We must be careful here – this is not about leaving our life behind. It is not suggesting a division between earthly life and the life of heaven, or that we should try to leave life behind in our quest for heaven. The miracle at Cana makes clear that for us earth and heaven go hand-in-hand. God’s glory is revealed in everyday life. That’s difficult for us – it’s difficult to remain aware that the whole of life is an epiphany, with Christ present in everything around us waiting for us to see. Christ calls the fishermen to leave their nets and follow him, but what they follow him into is the hurly-burly of life, not away from it, and we are told that they also carried on fishing.
Similarly in the Church: in the liturgy, the Scriptures, our daily prayer, we are coaxed out of the bubble of our daily life, not to leave it behind, but to bring it with us, but in the process we negin to see daily life differently.
In particular we are warned against domestication. Domestication of our lives, domestication of Christianity. When we domesticate the gospel we fill up the crater left by Christ’s bomb with stuff that we like. Christ shows us that our emptiness can only be filled by the God who is sovereign over all things, God who often gives us what we weren’t wanting. The French writer Paul Claudel speaks of God as a difficult lodger who moves furniture around, knocks nails in the walls, and even breaks up the furniture in order to light a fire. In monastic life it certainly feels that God is like that, breaking up our such-nice furniture all the time. It’s the case also in a residential theological College – we are challenged beyond our domestic bubbles – the bubbles bounce into each other, and divine grace enables a miracle whereby the bubble doesn’t go pop but gently opens up. In our parishes as well Christ is waiting to reveal his glory: in the Scriptures, in the liturgy, in our prayer, and in the people. Only Christ can lead us all out of domestication and towards himself.
St Benedict says in the Prologue to his Rule: “do not immediately be dismayed and run away in fear from the way of salvation, whose entrance must necessarily be narrow.… But as we advance … Our heart will be enlarged”. This is a journey from being small to being enlarged.

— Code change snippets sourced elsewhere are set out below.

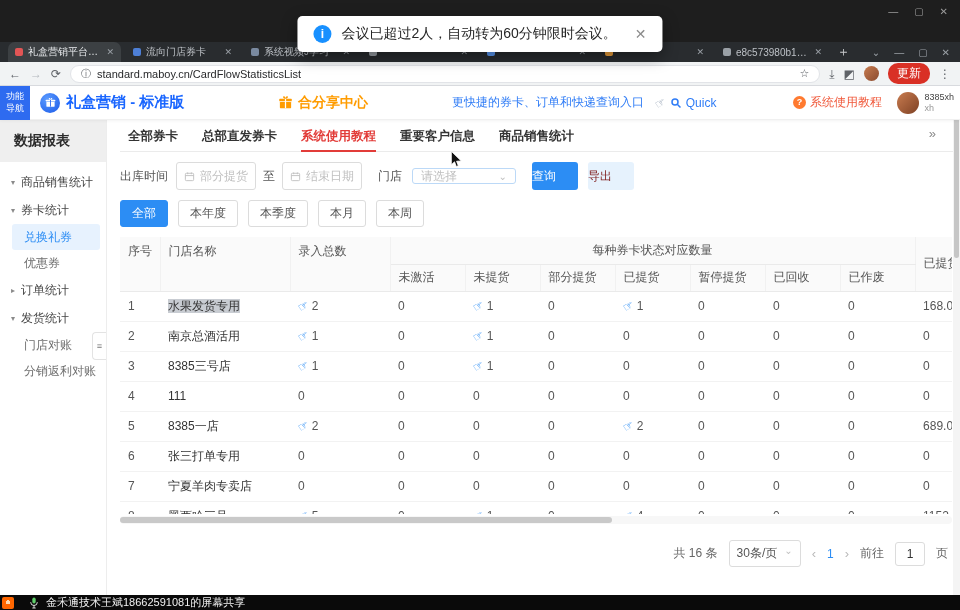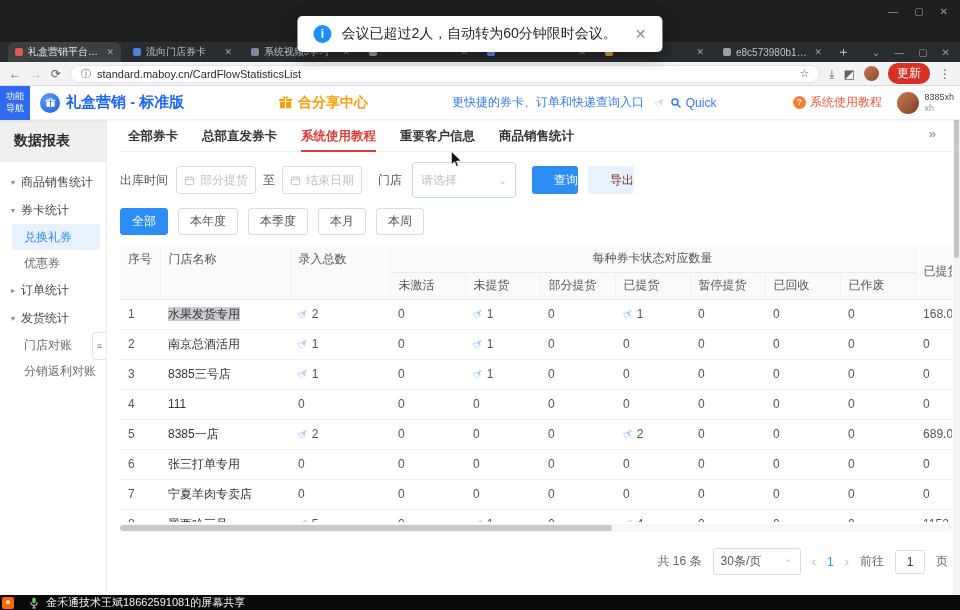--- a/index.html
+++ b/index.html
@@ -88,7 +88,7 @@
   .date-input{width:80px;height:28px;border:1px solid #dcdcdc;border-radius:3px;display:flex;align-items:center;gap:5px;
               padding:0 7px;color:#c0c0c0;background:#fff;cursor:text}
   .range-sep{margin:0 7px;color:#555}
-  .sel{width:104px;height:36px;border:1px solid #bcd9f7;border-radius:3px;display:flex;align-items:center;
+  .sel{width:104px;height:16px;border:1px solid #bcd9f7;border-radius:3px;display:flex;align-items:center;
        justify-content:space-between;padding:0 8px;color:#c0c0c0;background:#fff;margin-left:2px;cursor:pointer}
   .sel-caret{color:#c0c0c0;font-size:10px}
   .btn{height:28px;width:46px;border-radius:3px;text-align:right;line-height:28px;font-size:12px;cursor:pointer}

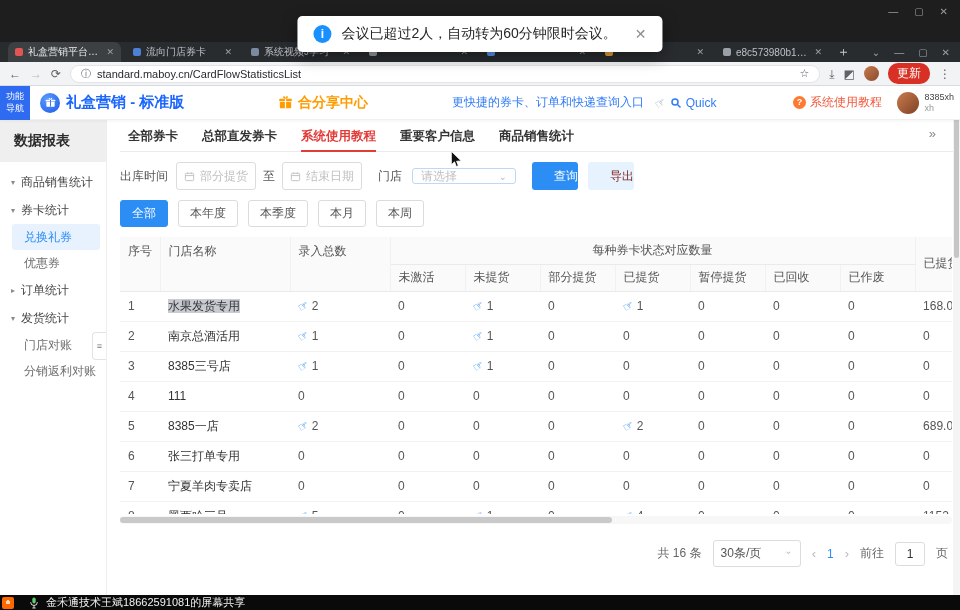--- a/index.html
+++ b/index.html
@@ -91,7 +91,7 @@
   .sel{width:104px;height:16px;border:1px solid #bcd9f7;border-radius:3px;display:flex;align-items:center;
        justify-content:space-between;padding:0 8px;color:#c0c0c0;background:#fff;margin-left:2px;cursor:pointer}
   .sel-caret{color:#c0c0c0;font-size:10px}
-  .btn{height:28px;width:46px;border-radius:3px;text-align:right;line-height:28px;font-size:12px;cursor:pointer}
+  .btn{height:28px;width:46px;border-radius:3px;text-align:left;line-height:28px;font-size:12px;cursor:pointer}
   .btn-primary{background:#2c8df4;color:#fff;margin-left:16px}
   .btn-light{background:#e6f2fd;color:#7f1d1d;margin-left:10px}
 

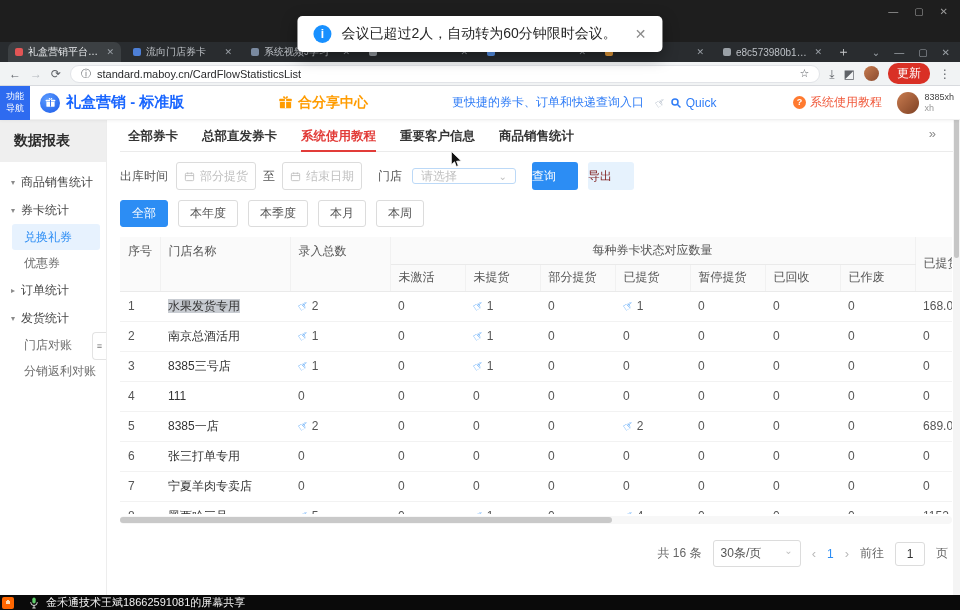--- a/index.html
+++ b/index.html
@@ -116,7 +116,7 @@
   .hthumb{position:absolute;left:0;top:1px;width:492px;height:6px;background:#c9c9c9;border-radius:3px;cursor:grab}
 
   .pager{display:flex;align-items:center;justify-content:flex-end;gap:11px;margin-top:16px;font-size:12px;color:#666;padding-right:12px}
-  .size-sel{border:1px solid #dcdcdc;border-radius:3px;padding:4px 7px;display:flex;align-items:flex-start;gap:23px;color:#555;
+  .size-sel{border:1px solid #dcdcdc;border-radius:3px;padding:4px 7px;display:flex;align-items:flex-start;gap:7px;color:#555;
             background:#fff;cursor:pointer;white-space:nowrap}
   .pg-arrow{color:#b9b9b9;font-size:13px;cursor:pointer}
   .pg-cur{color:#2c8df4;cursor:pointer}

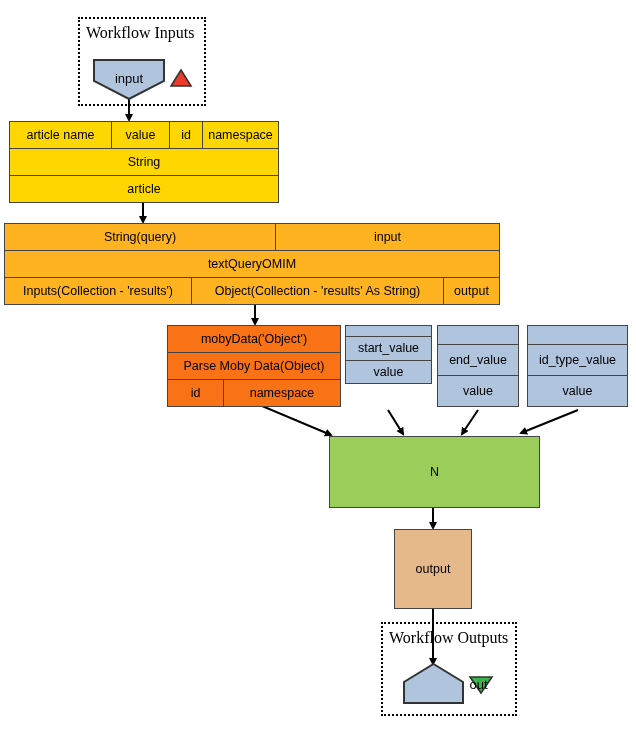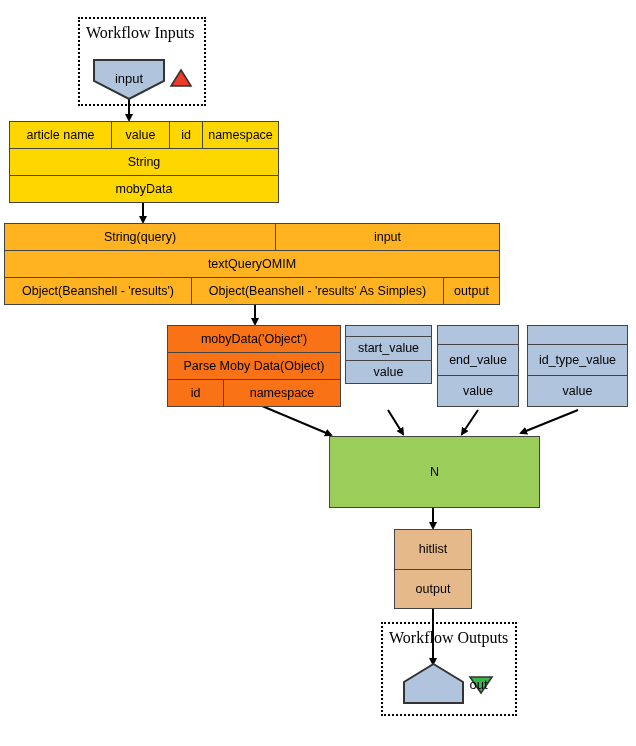--- a/index.html
+++ b/index.html
@@ -154,7 +154,7 @@
       <div class="cell" style="flex:1 1 auto">String</div>
     </div>
     <div class="row">
-      <div class="cell" style="flex:1 1 auto">mobyData</div>
+      <div class="cell" style="flex:1 1 auto">article</div>
     </div>
   </div>
 

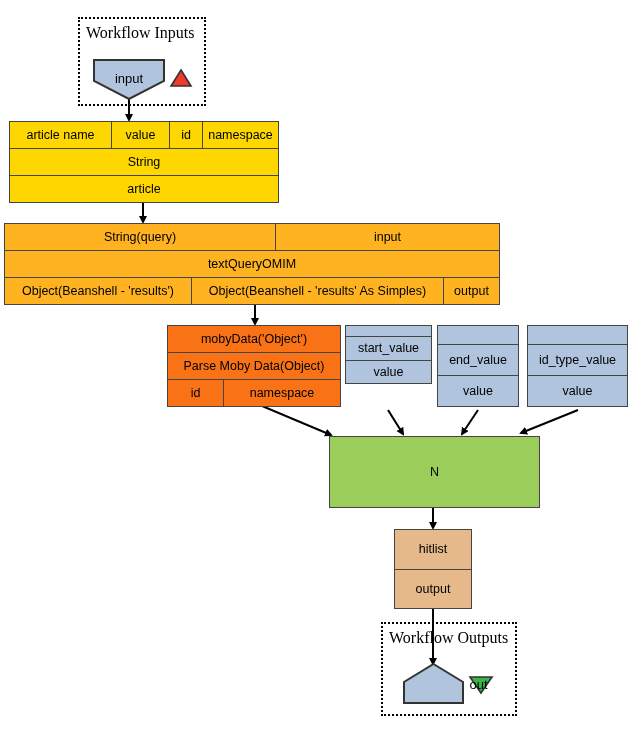--- a/index.html
+++ b/index.html
@@ -167,7 +167,7 @@
       <div class="cell" style="flex:1 1 auto">textQueryOMIM</div>
     </div>
     <div class="row">
-      <div class="cell" style="flex:0 0 186px">Object(Beanshell - 'results')</div>
+      <div class="cell" style="flex:0 0 186px">Inputs(Collection - 'results')</div>
       <div class="cell" style="flex:0 0 252px">Object(Beanshell - 'results' As Simples)</div>
       <div class="cell" style="flex:1 1 auto">output</div>
     </div>

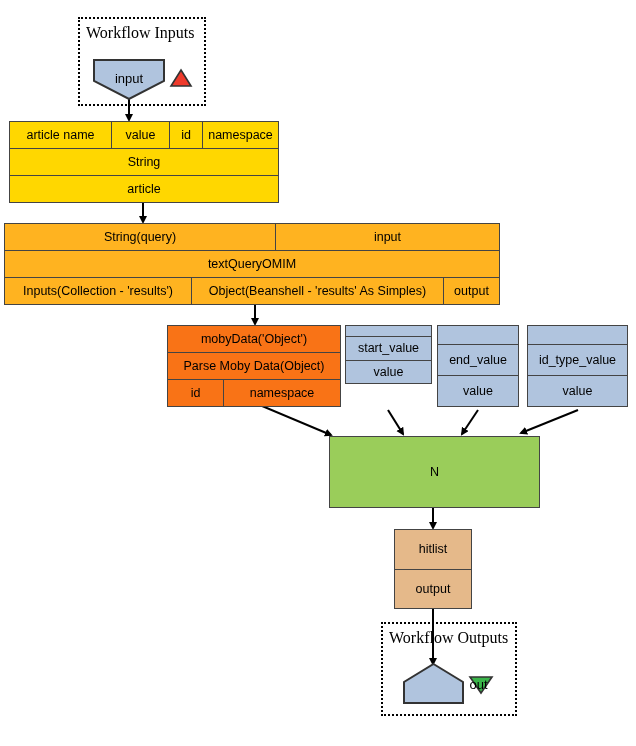--- a/index.html
+++ b/index.html
@@ -168,7 +168,7 @@
     </div>
     <div class="row">
       <div class="cell" style="flex:0 0 186px">Inputs(Collection - 'results')</div>
-      <div class="cell" style="flex:0 0 252px">Object(Beanshell - 'results' As Simples)</div>
+      <div class="cell" style="flex:0 0 252px">Object(Collection - 'results' As String)</div>
       <div class="cell" style="flex:1 1 auto">output</div>
     </div>
   </div>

You might think that the talk of explosions, craters and difficult lodgers is a bit macho – God however is not macho – God is love, love that is crucified. Not for itself, but for us. Surprisingly, this bomb, this explosion, is for our peace. It is for
the póor in spírit
thóse who mourn,
the meek,
the mérciful,
the púre in heart,
the péacemakers,
We need to be helped out of ourselves. The only thing that will do this is Christ’s glory, made manifest in the the incarnation, crucifixion and resurrection, and manifested too in the people around us, if only we will see. And this glory is not far below the surface in what happened at that wedding.